(WHAT THIS TASK INVOLVES): Reproduce every line of the entries below verbatim, without any alteration.

Extracted records:
================
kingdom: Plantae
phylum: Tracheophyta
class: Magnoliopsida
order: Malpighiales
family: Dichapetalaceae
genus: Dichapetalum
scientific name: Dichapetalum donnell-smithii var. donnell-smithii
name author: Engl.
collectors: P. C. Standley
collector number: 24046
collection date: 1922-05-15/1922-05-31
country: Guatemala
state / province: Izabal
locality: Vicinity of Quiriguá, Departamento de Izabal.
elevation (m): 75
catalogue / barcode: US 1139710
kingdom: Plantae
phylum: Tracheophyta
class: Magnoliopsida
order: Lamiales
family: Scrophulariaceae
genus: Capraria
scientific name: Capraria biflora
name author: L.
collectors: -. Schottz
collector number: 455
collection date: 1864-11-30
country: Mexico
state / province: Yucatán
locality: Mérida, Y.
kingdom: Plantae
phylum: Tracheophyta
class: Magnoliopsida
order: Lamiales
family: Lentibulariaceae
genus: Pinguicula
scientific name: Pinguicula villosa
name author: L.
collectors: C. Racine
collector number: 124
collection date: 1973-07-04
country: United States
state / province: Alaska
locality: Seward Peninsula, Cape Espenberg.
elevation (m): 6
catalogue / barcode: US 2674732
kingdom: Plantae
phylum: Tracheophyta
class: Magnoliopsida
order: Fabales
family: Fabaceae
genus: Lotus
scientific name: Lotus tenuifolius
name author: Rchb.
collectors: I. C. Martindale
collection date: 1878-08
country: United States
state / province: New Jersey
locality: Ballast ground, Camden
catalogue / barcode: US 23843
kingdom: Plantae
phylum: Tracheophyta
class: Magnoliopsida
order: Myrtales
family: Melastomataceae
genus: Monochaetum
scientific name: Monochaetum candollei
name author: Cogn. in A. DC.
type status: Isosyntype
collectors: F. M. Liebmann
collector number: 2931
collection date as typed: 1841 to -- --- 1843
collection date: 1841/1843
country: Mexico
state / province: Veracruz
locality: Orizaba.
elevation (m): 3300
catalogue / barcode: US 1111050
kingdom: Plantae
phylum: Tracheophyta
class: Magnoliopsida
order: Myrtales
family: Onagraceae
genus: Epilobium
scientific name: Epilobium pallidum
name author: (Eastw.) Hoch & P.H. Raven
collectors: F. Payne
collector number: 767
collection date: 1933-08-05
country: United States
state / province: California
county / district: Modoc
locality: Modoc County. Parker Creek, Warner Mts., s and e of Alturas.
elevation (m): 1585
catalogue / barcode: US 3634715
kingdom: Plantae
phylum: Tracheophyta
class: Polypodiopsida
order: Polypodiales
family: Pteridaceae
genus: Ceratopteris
================
(SOLUTION FOR THIS PROBLEM):
kingdom: Plantae
phylum: Tracheophyta
class: Magnoliopsida
order: Malpighiales
family: Dichapetalaceae
genus: Dichapetalum
scientific name: Dichapetalum donnell-smithii var. donnell-smithii
name author: Engl.
collectors: P. C. Standley
collector number: 24046
collection date: 1922-05-15/1922-05-31
country: Guatemala
state / province: Izabal
locality: Vicinity of Quiriguá, Departamento de Izabal.
elevation (m): 75
catalogue / barcode: US 1139710
kingdom: Plantae
phylum: Tracheophyta
class: Magnoliopsida
order: Lamiales
family: Scrophulariaceae
genus: Capraria
scientific name: Capraria biflora
name author: L.
collectors: -. Schottz
collector number: 455
collection date: 1864-11-30
country: Mexico
state / province: Yucatán
locality: Mérida, Y.
kingdom: Plantae
phylum: Tracheophyta
class: Magnoliopsida
order: Lamiales
family: Lentibulariaceae
genus: Pinguicula
scientific name: Pinguicula villosa
name author: L.
collectors: C. Racine
collector number: 124
collection date: 1973-07-04
country: United States
state / province: Alaska
locality: Seward Peninsula, Cape Espenberg.
elevation (m): 6
catalogue / barcode: US 2674732
kingdom: Plantae
phylum: Tracheophyta
class: Magnoliopsida
order: Fabales
family: Fabaceae
genus: Lotus
scientific name: Lotus tenuifolius
name author: Rchb.
collectors: I. C. Martindale
collection date: 1878-08
country: United States
state / province: New Jersey
locality: Ballast ground, Camden
catalogue / barcode: US 23843
kingdom: Plantae
phylum: Tracheophyta
class: Magnoliopsida
order: Myrtales
family: Melastomataceae
genus: Monochaetum
scientific name: Monochaetum candollei
name author: Cogn. in A. DC.
type status: Isosyntype
collectors: F. M. Liebmann
collector number: 2931
collection date as typed: 1841 to -- --- 1843
collection date: 1841/1843
country: Mexico
state / province: Veracruz
locality: Orizaba.
elevation (m): 3300
catalogue / barcode: US 1111050
kingdom: Plantae
phylum: Tracheophyta
class: Magnoliopsida
order: Myrtales
family: Onagraceae
genus: Epilobium
scientific name: Epilobium pallidum
name author: (Eastw.) Hoch & P.H. Raven
collectors: F. Payne
collector number: 767
collection date: 1933-08-05
country: United States
state / province: California
county / district: Modoc
locality: Modoc County. Parker Creek, Warner Mts., s and e of Alturas.
elevation (m): 1585
catalogue / barcode: US 3634715
kingdom: Plantae
phylum: Tracheophyta
class: Polypodiopsida
order: Polypodiales
family: Pteridaceae
genus: Ceratopteris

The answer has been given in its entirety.